Corporate Solar Installations Trending Upward
The study’s findings come as commercial solar installations at corporate offices, retail centers, manufacturing facilities, and other sites are increasing nationwide. A recent Solar Energy Industries Association (SEIA) report tracks the rise of corporate solar installations, covering some 18.5 gigawatts (GW) of installed solar capacity and comprising more than 70% of all commercial installations in the U.S.
Though on-site installed corporate capacity has grown steadily since 2018, its pace falls behind off-site solar amid the expansion of off-site procurement. Over 70% of all off-site solar came online within the last 2.5 years. Still, half-year data from January to June 2022 shows a relatively even share between the two, with 647.78 MW of annual installed on-site capacity and 706.9 MW off-site.
Annual installed corporate capacity for on- and off-site solar installations. Image used courtesy of the Solar Energy Industries Association
Tech and retail dominate corporate solar installations, with Meta, Amazon, Walmart, and Target leading capacity in SEIA’s report. Uptake is much lower in the manufacturing sector. EVRAZ North America ranks first in this category, with 300 MW capacity. The Chicago-headquartered steel producer launched its $285 million Bighorn Solar project in 2021, adding 300 MW of capacity via 750,000 solar panels at its Rocky Mountain Steel factory in Colorado. At that time, it was among the largest on-site solar projects in the country and the world’s first steel mill to be almost entirely powered by solar energy.

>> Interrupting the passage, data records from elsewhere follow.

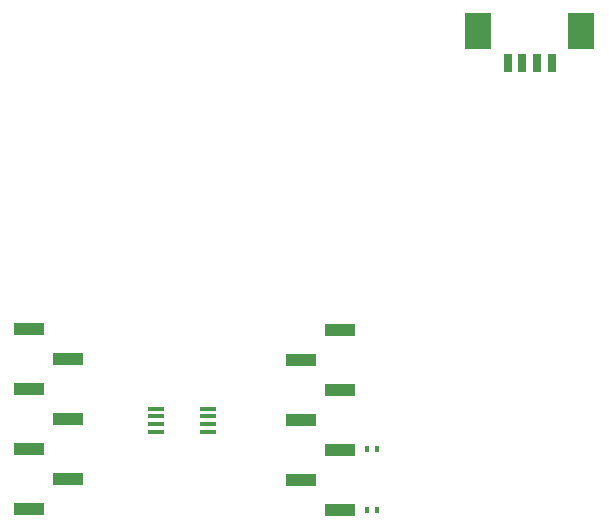
<source format=gbr>
G04 #@! TF.GenerationSoftware,KiCad,Pcbnew,(5.1.2)-2*
G04 #@! TF.CreationDate,2021-08-28T01:10:26-04:00*
G04 #@! TF.ProjectId,MAG_Plus,4d41475f-506c-4757-932e-6b696361645f,rev?*
G04 #@! TF.SameCoordinates,Original*
G04 #@! TF.FileFunction,Paste,Top*
G04 #@! TF.FilePolarity,Positive*
%FSLAX46Y46*%
G04 Gerber Fmt 4.6, Leading zero omitted, Abs format (unit mm)*
G04 Created by KiCad (PCBNEW (5.1.2)-2) date 2021-08-28 01:10:26*
%MOMM*%
%LPD*%
G04 APERTURE LIST*
%ADD10R,2.510000X1.000000*%
%ADD11R,0.800000X1.500000*%
%ADD12R,2.200000X3.100000*%
%ADD13R,1.450000X0.450000*%
%ADD14R,0.400000X0.600000*%
G04 APERTURE END LIST*
D10*
X149795000Y-289480000D03*
X149795000Y-294560000D03*
X149795000Y-299640000D03*
X149795000Y-304720000D03*
X153105000Y-292020000D03*
X153105000Y-297100000D03*
X153105000Y-302180000D03*
X172775000Y-292060000D03*
X172775000Y-297140000D03*
X172775000Y-302220000D03*
X176085000Y-289520000D03*
X176085000Y-294600000D03*
X176085000Y-299680000D03*
X176085000Y-304760000D03*
D11*
X194035000Y-266975000D03*
X192785000Y-266975000D03*
X191535000Y-266975000D03*
X190285000Y-266975000D03*
D12*
X196535000Y-264225000D03*
X187785000Y-264225000D03*
D13*
X164900000Y-298165000D03*
X164900000Y-297515000D03*
X164900000Y-296865000D03*
X164900000Y-296215000D03*
X160500000Y-296215000D03*
X160500000Y-296865000D03*
X160500000Y-297515000D03*
X160500000Y-298165000D03*
D14*
X179260000Y-304790000D03*
X178360000Y-304790000D03*
X178370000Y-299670000D03*
X179270000Y-299670000D03*
M02*

</source>
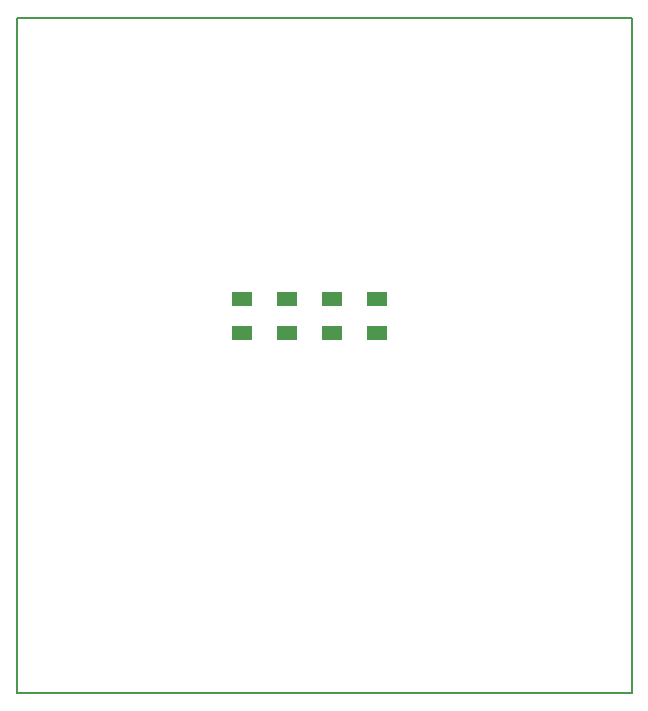
<source format=gbr>
G04 PROTEUS GERBER X2 FILE*
%TF.GenerationSoftware,Labcenter,Proteus,8.13-SP0-Build31525*%
%TF.CreationDate,2022-02-01T17:21:53+00:00*%
%TF.FileFunction,Paste,Top*%
%TF.FilePolarity,Positive*%
%TF.Part,Single*%
%TF.SameCoordinates,{1f8d9942-98d1-49a5-8421-286161f785e5}*%
%FSLAX45Y45*%
%MOMM*%
G01*
%TA.AperFunction,Material*%
%ADD24R,1.803400X1.143000*%
%TA.AperFunction,Profile*%
%ADD17C,0.203200*%
%TD.AperFunction*%
D24*
X-11430000Y+635000D03*
X-11430000Y+925000D03*
X-11049000Y+635000D03*
X-11049000Y+925000D03*
X-10668000Y+635000D03*
X-10668000Y+925000D03*
X-11811000Y+635000D03*
X-11811000Y+925000D03*
D17*
X-13716000Y-2413000D02*
X-8509000Y-2413000D01*
X-8509000Y+3302000D01*
X-13716000Y+3302000D01*
X-13716000Y-2413000D01*
M02*

</source>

The second-highest corporate solar adopter in the U.S. manufacturing sector is L3Harris Technologies, with 100 MW. The Florida-based aerospace and defense contractor recently initiated work on an on-site solar project and a value of distributed energy resource (VDER) community solar-style project—both expected to be built before 2025. In 2021, L3Harris completed its 163-MW Elm Branch solar project in Texas. The company’s 2022 sustainability report notes contributions from that site helped it surpass its 2026 target to reduce emissions by 30% ahead of schedule.
Next is Solvay, with 91.8 MW of installed capacity. Its 2022 integrated annual report mentions 63 of its sites sourced a share of their electricity supply from solar, wind, or other renewables. It currently has several on- and off-site solar projects underway at its plants worldwide, expected to come online over the next few years.
Corning ranks fourth, totaling 88.9 MW. Its Corning Pharmaceutical Technologies plant in Vineland, New Jersey, was one of the world’s largest rooftop solar arrays when installed in 2012, totaling 2.8 MW from 11,300 solar panels spread atop five buildings spanning 11 acres. The company has another rooftop solar array in Amsterdam, with 1,700 panels providing 60% of the plant’s energy needs. These are just a few of several solar installations at Corning’s facilities.
The Clorox Company is another corporate solar user, totaling 71.6 MW. In 2019, the company signed a 12-year virtual power purchase agreement with Enel Green Power to source 70 MW annually from the Roadrunner solar plant in Texas.